Foreign Corrupt Practices Act (FCPA)

昨年あたりから議論の俎上にのることが多くなったFCPAに関しての投稿です。

そもそも日本企業にFCPAの適用があるのかというところが最初に問題となりますが、この点についての記事Daniel Margolis and James Wheaton "Non-U.S. Companies May Also Be Subject to the FCPA"を見つけました。なお、ここで日本企業とは日本で設立された会社を指すことにします。また、適用される可能性がある場合の対策については、稿を改めたいと思います.


この記事によりますと、FCPAが日本企業に適用される場合として以下の4つの場面をあげています。
1.日本企業の米国子会社及び日本企業が、当該日本企業又はいずれかの子会社において雇用している米国人(U.S. Nationals)
2.米国のSecurities Exchange Act of 1934 Section 12に基づき証券を登録している者またはSection 15(d)に基づき届け出をしている者
3.日本企業の米国子会社が問題となる外国の企業とJoint Ventureを組成していたり、当該外国のAgentを使用している場合。
4.米国のTerritory内で、Anti-Bribery Provisionに抵触するような行為を行った場合(例えば、米国内で、外国の公務員等に賄賂を供与する場合)

1.から3.については、気をつけなければいけない場合が割とはっきりしていると思いますが、4.については注意が必要かと思われます。
米国に子会社がない場合や米国と関係ないビジネスをしているつもりであっても、米国内において当該行為が行われた場合(例えば、米国内のBanking Networkを使用する場合)にはDomestic Concernがあるとされて、FCPAに抵触することになります。実際にある日本企業の従業員が拘束された事例もありますので、注意が必要です。
カルテル(談合)等の事案にも当てはまることですが、米国においてこの手の経済犯罪では、企業に対する罰金だけでなく、実際に罪を犯した従業員が拘束される事例が多々あります。この点は、日本での運用と著しく異なる点だと思うので、留意が必要です。
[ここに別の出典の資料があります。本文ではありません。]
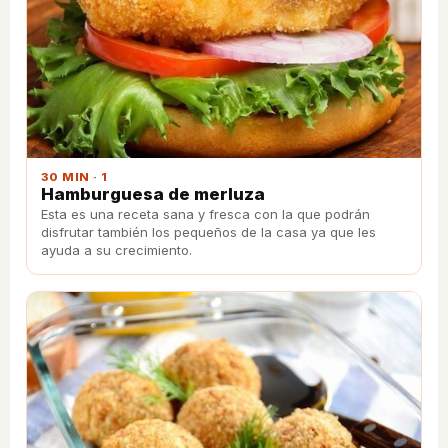
30 MIN · 1
Hamburguesa de merluza
Esta es una receta sana y fresca con la que podrán
disfrutar también los pequeños de la casa ya que les
ayuda a su crecimiento.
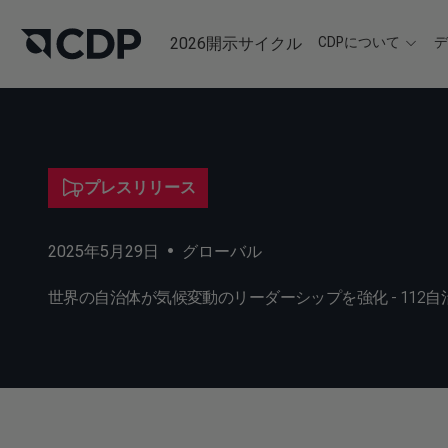
2026開示サイクル
CDPについて
プレスリリース
2025年5月29日
•
グローバル
世界の自治体が気候変動のリーダーシップを強化 - 112自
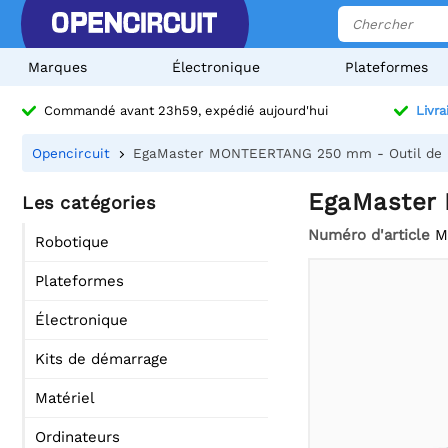
Marques
Électronique
Plateformes
Commandé avant 23h59, expédié aujourd'hui
Livra
Opencircuit
EgaMaster MONTEERTANG 250 mm - Outil de Pr
EgaMaster 
Les catégories
Numéro d'article
M
Robotique
Plateformes
Électronique
Kits de démarrage
Matériel
Ordinateurs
また、米国内で行うことを避けたからといっても、日本にも同様の禁止規定があります(不正競争防止法18条。但し、FCPAのように積極的な運用がされているかについては、手元に資料がないので、不明です。)。また、英国でも最近より厳しい規制が制定されたようです(Bribery Act 2010)。さらに、当然のことながら贈賄等の対象となる公務員が所属する国にも禁止規定がある場合が多いと思います(適切な運用がなされているかは別問題としても。)。

新興国や発展途上国でのビジネスに関与されることが多い企業におかれては、益々当地の公務員等に対する便益を提供することをビジネスの獲得手段として使うことは難しくなって来たといえ、実際にビジネスに携わる部門の方々へのこの点の周知徹底が重要になってくると思われます。